祁阳和那一帮将士见这婆子对李三勤如此无礼,正准备进来治住她,李三勤却摆了摆手。
“这是我家,你是何人?姓甚名谁?”李三勤看这婆子行事泼辣,忽也有些拿不准了,这么些年万一淑娘真的搬家了呢?来的路上因为着急,也没找个人问一问。
“你平白无故闯了我家,你还问我是谁,你且说说你又是何人?”那婆子见李三勤这么理直气壮,底气不知为何有些漏掉了。
“我姓李名三勤,十三年前离家参军去了。不知你可认识林淑娘,她是否还住在这里?”
谁知那婆子一听这话,眼珠子瞪得比刚才还大,嘴里几乎都能塞下一个鸡蛋,一时竟呆愣住了。这时,约摸是方才被这个婆子喊来的阿昌,见那婆子这般惊恐,二话不说就抄起墙边的扫帚向李三勤打去。
“臭小子,快住手!”待那婆子反应过来,立马拦住了阿昌,也不再搭理他,转身就往后院跑去,嘴里还大叫着,“太太!太太!太……”还没等这婆子跑几步,便看见了林淑娘正站在梁下一处阴暗里,面色白得吓人,眼眶里续满了泪水,嘴唇也被咬得发紫,整个人似是丢了魂一样。那婆子从没见过这般模样的林淑娘,大气也不敢出,只试探性地喊了一声:“太太?”
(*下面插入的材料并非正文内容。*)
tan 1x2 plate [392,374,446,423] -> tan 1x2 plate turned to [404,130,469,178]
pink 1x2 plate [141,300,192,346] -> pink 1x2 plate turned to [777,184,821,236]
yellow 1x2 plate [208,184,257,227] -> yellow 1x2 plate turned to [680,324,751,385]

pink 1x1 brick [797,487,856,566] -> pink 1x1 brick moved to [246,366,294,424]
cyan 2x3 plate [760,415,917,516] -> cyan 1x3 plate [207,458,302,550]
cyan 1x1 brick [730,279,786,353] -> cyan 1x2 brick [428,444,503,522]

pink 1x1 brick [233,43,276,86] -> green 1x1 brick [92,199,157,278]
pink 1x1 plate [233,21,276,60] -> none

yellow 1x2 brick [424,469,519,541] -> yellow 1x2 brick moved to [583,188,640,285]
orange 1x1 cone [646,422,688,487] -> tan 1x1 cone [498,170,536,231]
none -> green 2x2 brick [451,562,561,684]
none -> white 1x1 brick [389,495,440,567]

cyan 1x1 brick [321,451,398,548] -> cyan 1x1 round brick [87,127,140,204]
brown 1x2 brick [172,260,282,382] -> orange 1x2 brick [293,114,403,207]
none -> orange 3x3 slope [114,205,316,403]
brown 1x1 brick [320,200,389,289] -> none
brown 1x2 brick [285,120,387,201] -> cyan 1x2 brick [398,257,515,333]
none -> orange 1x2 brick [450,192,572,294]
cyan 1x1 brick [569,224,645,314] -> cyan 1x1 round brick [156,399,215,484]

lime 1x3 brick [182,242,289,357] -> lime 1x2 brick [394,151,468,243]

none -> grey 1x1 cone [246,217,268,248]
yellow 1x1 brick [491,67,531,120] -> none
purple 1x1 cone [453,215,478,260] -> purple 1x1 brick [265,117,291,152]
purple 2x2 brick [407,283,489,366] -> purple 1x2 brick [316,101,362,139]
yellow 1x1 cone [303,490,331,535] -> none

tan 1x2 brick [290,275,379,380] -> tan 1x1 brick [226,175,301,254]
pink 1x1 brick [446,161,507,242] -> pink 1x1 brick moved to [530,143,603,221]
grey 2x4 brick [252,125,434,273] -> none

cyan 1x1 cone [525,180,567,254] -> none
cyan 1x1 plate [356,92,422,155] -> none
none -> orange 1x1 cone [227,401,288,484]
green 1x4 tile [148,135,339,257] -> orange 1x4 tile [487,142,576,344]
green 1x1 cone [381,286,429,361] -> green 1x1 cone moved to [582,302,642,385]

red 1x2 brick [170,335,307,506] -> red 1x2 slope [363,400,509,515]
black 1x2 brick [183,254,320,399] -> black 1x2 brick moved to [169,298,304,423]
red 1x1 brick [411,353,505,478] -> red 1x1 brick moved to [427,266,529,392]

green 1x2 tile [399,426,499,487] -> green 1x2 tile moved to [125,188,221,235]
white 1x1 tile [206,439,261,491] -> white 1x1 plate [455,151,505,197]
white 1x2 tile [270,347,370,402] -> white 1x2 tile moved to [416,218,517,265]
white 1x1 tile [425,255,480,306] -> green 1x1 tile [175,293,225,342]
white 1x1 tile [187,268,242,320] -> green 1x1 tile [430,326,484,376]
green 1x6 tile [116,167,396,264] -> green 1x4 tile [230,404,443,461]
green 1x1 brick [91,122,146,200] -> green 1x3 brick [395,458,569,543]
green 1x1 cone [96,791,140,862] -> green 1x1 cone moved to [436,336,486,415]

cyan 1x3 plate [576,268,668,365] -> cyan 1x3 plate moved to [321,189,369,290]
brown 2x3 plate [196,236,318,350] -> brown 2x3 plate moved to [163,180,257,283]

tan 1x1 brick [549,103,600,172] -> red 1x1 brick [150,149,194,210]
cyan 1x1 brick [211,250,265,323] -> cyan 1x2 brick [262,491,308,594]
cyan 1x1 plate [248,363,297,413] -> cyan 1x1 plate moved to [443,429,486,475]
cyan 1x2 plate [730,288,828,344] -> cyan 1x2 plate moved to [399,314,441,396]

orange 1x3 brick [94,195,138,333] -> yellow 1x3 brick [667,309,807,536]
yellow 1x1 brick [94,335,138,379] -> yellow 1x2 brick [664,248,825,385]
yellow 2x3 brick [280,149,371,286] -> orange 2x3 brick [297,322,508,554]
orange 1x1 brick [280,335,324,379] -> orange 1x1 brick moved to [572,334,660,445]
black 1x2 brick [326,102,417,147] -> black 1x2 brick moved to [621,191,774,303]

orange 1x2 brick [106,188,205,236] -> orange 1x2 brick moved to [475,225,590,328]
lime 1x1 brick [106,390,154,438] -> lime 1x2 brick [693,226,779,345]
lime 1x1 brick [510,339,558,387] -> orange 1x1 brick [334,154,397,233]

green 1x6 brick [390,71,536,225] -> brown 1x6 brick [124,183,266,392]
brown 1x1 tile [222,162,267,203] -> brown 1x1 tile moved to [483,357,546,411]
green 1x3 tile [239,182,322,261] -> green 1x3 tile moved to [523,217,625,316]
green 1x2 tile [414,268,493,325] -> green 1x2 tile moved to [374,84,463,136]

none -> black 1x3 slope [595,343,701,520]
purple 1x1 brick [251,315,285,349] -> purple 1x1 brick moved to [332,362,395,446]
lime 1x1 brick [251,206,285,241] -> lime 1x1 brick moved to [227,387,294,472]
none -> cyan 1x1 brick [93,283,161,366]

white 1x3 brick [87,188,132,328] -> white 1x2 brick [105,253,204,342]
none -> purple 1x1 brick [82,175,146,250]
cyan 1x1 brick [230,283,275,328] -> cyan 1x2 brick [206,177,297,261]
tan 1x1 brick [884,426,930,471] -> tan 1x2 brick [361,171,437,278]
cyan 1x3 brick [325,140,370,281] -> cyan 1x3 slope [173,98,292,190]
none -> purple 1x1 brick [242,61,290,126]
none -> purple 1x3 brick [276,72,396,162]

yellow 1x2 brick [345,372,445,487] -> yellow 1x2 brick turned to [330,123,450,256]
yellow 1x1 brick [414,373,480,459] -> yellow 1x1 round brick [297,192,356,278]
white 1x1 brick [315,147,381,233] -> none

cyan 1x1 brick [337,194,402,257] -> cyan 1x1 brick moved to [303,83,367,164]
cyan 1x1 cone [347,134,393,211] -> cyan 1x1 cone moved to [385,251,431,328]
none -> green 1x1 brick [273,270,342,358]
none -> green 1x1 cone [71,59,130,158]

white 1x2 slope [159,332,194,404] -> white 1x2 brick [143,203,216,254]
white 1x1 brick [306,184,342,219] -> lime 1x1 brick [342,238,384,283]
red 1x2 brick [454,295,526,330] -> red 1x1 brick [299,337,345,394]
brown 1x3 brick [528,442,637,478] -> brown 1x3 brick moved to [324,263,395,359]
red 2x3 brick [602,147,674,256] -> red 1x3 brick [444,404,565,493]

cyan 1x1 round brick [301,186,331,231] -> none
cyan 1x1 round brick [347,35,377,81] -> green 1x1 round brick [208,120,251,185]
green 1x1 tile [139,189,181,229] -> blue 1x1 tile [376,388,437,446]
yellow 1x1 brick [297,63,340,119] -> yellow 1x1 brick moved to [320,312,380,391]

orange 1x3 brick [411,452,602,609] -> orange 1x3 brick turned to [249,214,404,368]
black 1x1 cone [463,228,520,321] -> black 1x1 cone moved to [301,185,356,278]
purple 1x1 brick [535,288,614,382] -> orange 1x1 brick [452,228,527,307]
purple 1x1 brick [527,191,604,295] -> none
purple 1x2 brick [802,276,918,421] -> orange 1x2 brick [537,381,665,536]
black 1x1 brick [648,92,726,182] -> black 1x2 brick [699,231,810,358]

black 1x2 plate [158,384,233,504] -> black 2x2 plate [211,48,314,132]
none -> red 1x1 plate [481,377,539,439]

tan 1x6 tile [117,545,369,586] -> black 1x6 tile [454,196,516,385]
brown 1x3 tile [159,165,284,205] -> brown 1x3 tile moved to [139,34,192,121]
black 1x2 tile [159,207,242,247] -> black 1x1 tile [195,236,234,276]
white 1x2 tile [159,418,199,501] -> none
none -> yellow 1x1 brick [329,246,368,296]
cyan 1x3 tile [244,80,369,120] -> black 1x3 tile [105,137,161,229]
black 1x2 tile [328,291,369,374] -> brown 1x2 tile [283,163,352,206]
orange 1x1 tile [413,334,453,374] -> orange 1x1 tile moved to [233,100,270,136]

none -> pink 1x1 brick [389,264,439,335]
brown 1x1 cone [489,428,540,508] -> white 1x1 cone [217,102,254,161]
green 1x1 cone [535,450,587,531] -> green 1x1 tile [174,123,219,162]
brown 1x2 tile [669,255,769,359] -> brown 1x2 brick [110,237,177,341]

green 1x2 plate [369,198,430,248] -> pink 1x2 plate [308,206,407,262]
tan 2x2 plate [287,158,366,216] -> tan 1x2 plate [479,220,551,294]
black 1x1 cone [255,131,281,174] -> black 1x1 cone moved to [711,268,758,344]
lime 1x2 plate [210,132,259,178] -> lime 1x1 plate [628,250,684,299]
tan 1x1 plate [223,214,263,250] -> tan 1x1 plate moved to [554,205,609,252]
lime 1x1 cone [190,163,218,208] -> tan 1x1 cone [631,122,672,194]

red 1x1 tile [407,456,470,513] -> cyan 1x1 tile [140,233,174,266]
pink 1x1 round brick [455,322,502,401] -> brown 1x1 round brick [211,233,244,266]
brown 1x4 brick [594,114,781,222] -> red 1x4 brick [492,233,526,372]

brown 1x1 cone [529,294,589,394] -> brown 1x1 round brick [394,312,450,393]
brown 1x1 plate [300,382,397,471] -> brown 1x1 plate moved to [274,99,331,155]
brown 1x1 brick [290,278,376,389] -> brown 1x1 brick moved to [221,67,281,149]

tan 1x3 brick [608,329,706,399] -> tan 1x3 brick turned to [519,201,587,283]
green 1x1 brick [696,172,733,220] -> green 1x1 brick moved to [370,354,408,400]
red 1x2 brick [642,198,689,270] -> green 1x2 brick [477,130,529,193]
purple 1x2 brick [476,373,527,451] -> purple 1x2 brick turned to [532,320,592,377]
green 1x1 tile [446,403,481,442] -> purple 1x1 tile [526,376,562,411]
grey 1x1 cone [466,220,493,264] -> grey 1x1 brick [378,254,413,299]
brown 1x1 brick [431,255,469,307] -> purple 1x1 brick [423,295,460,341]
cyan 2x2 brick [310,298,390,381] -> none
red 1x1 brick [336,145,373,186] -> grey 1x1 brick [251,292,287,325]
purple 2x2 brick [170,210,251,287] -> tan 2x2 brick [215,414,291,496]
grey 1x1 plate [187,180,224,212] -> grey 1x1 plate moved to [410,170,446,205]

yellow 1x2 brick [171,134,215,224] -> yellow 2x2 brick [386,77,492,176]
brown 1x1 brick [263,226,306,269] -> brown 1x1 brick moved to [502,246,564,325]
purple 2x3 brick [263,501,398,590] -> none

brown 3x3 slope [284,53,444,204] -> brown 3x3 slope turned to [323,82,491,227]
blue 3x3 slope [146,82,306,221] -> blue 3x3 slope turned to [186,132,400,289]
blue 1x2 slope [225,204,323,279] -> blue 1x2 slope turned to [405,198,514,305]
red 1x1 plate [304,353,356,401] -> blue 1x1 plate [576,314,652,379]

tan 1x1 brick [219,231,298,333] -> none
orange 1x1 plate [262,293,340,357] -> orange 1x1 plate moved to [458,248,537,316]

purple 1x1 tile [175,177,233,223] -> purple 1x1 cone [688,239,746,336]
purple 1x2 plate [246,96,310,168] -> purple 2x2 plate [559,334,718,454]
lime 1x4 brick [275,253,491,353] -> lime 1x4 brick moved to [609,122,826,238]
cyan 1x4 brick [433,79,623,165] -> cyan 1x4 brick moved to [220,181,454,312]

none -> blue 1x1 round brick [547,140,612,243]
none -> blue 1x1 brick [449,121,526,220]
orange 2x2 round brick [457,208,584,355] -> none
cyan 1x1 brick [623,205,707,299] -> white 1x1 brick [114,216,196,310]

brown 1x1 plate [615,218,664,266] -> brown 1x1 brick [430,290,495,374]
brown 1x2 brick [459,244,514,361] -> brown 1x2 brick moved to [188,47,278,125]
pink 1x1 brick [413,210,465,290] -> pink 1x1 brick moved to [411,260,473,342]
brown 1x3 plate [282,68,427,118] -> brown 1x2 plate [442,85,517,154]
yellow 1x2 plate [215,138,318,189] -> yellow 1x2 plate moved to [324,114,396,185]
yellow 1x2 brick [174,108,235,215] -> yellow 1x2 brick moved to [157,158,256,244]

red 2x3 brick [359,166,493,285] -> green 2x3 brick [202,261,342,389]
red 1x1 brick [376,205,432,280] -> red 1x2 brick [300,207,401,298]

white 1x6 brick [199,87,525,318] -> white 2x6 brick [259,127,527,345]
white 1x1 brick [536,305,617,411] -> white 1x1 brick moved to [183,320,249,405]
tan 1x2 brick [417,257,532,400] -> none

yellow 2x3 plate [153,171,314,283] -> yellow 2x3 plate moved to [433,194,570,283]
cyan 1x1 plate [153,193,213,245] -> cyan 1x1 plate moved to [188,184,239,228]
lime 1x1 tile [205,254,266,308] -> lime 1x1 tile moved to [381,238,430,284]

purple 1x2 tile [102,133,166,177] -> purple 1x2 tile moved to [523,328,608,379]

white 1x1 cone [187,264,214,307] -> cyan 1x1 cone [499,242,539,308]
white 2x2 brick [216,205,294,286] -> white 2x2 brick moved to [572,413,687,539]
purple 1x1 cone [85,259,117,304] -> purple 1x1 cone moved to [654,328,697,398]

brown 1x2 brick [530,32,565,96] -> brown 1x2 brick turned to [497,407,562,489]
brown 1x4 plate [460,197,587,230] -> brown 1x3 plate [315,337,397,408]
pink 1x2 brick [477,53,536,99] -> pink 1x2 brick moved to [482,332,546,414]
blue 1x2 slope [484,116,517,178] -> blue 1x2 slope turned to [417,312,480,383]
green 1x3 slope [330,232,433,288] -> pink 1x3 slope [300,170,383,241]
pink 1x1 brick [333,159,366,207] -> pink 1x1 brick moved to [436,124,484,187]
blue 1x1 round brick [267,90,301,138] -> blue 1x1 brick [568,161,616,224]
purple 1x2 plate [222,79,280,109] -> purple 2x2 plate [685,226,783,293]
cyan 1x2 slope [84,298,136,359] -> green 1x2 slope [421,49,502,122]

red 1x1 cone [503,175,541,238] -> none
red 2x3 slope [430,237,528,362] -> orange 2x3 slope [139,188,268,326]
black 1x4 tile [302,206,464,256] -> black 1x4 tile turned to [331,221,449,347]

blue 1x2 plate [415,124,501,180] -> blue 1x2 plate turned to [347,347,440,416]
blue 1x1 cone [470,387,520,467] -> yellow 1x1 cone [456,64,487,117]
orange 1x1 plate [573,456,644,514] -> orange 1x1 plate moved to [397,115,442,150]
李三勤此时当然也看见了林淑娘,一时不敢上前。心里忽而涌上一股酸意,直达眼底。他的喉咙像是被浆糊黏住了,发不出声,眼眶也渐渐通红。李三勤看着曾经风华正茂如今却红颜已逝的妻子,心中的愧疚与难堪已经将他淹没。他正鼓起了勇气准备说点什么,却见林淑娘已慢慢向他走来,一步一步走到他面前,正如十多年前她披着嫁衣一步一步走进他的家门。只见林淑娘眼睛死死地盯着李三勤,颤抖着抬起手,摸向李三勤的额头,眼睛,鼻子,嘴,最后停在了他的脸上。忽然,出乎所有人意料,林淑娘一巴掌扇向了李三勤。“啪”的一声响彻了这个院子。所有声音都随着这个巴掌消失得一干二净,祁阳众人更是一动也不敢动。
李三勤忽然握住了方才扇了他一巴掌的手,摩挲着上面的薄茧,终究只说了一句:“淑娘,我回来了。”